- McSwain Location within California McSwain Location within the United States
- Coordinates: 37°18′52″N 120°35′12″W﻿ / ﻿37.31444°N 120.58667°W
- Country: United States
- State: California
- County: Merced

Area
- • Total: 6.027 sq mi (15.609 km^{2})
- • Land: 6.027 sq mi (15.609 km^{2})
- • Water: 0 sq mi (0 km^{2}) 0%
- Elevation: 144 ft (44 m)

Population (2020)
- • Total: 4,480
- • Density: 743/sq mi (287/km^{2})
- Time zone: UTC-8 (Pacific (PST))
- • Summer (DST): UTC-7 (PDT)
- ZIP Code: 95301 (Atwater)
- GNIS feature ID: 2583069

= McSwain, California =

McSwain is an unincorporated community and census-designated place (CDP) in Merced County, California, United States. McSwain sits at an elevation of 144 ft. As of the 2020 census, the population was 4,480, up from 4,171 in 2010.

==Geography==
McSwain is in central Merced County and is bordered to the north by the city of Atwater. California State Route 99 forms the northern boundary of the community. Merced, the county seat, is 5 mi to the east via State Route 140, which also leads west 25 mi to Gustine.

According to the United States Census Bureau, the McSwain CDP covers an area of 6.0 sqmi, all of it land.

==Demographics==

Historical population
| Census | Pop. | Note | %± |
| 2010 | 3,704 |  | — |
| 2020 | 4,480 |  | 21.0% |
U.S. Decennial Census 1850–1870 1880-1890 1900 1910 1920 1930 1940 1950 1960 1970 1980 1990 2000 2010

===2020 census===
As of the 2020 census, McSwain had a population of 4,480. The population density was 743.3 PD/sqmi. The median age was 42.2 years. The age distribution was 24.7% under the age of 18, 7.7% aged 18 to 24, 21.0% aged 25 to 44, 29.2% aged 45 to 64, and 17.5% aged 65 or older. For every 100 females, there were 101.7 males, and for every 100 females age 18 and over, there were 97.3 males age 18 and over.

The census reported that 99.8% of the population lived in households, 9 people (0.2%) lived in non-institutionalized group quarters, and no one was institutionalized. There were 1,465 households, of which 36.0% had children under the age of 18 living in them. Of all households, 67.8% were married-couple households, 3.7% were cohabiting couple households, 15.2% had a female householder with no spouse or partner present, and 13.3% had a male householder with no spouse or partner present. About 14.5% of households were made up of individuals, and 7.5% had someone living alone who was 65 years of age or older. The average household size was 3.05. There were 1,196 families (81.6% of all households).

There were 1,500 housing units at an average density of 248.9 /mi2, of which 1,465 (97.7%) were occupied and 2.3% were vacant. Of occupied units, 88.2% were owner-occupied and 11.8% were occupied by renters. The homeowner vacancy rate was 0.6%, and the rental vacancy rate was 3.9%. 86.1% of residents lived in urban areas, while 13.9% lived in rural areas.
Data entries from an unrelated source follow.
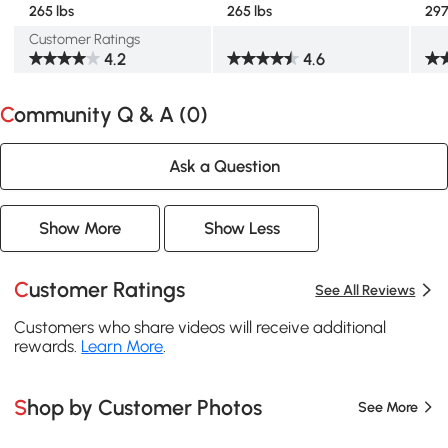
265 lbs
265 lbs
297
Customer Ratings
4.2
4.6
Community Q & A (
0
)
Ask a Question
Show More
Show Less
Customer Ratings
See All Reviews
Customers who share videos will receive additional
rewards.
Learn More
.
Shop by Customer Photos
See More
Racial composition as of the 2020 census
| Race | Number | Percent |
|---|---|---|
| White | 2,797 | 62.4% |
| Black or African American | 55 | 1.2% |
| American Indian and Alaska Native | 87 | 1.9% |
| Asian | 325 | 7.3% |
| Native Hawaiian and Other Pacific Islander | 3 | 0.1% |
| Some other race | 542 | 12.1% |
| Two or more races | 671 | 15.0% |
| Hispanic or Latino (of any race) | 1,414 | 31.6% |

===2010 census===
McSwain first appeared as a census designated place in the 2010 U.S. census.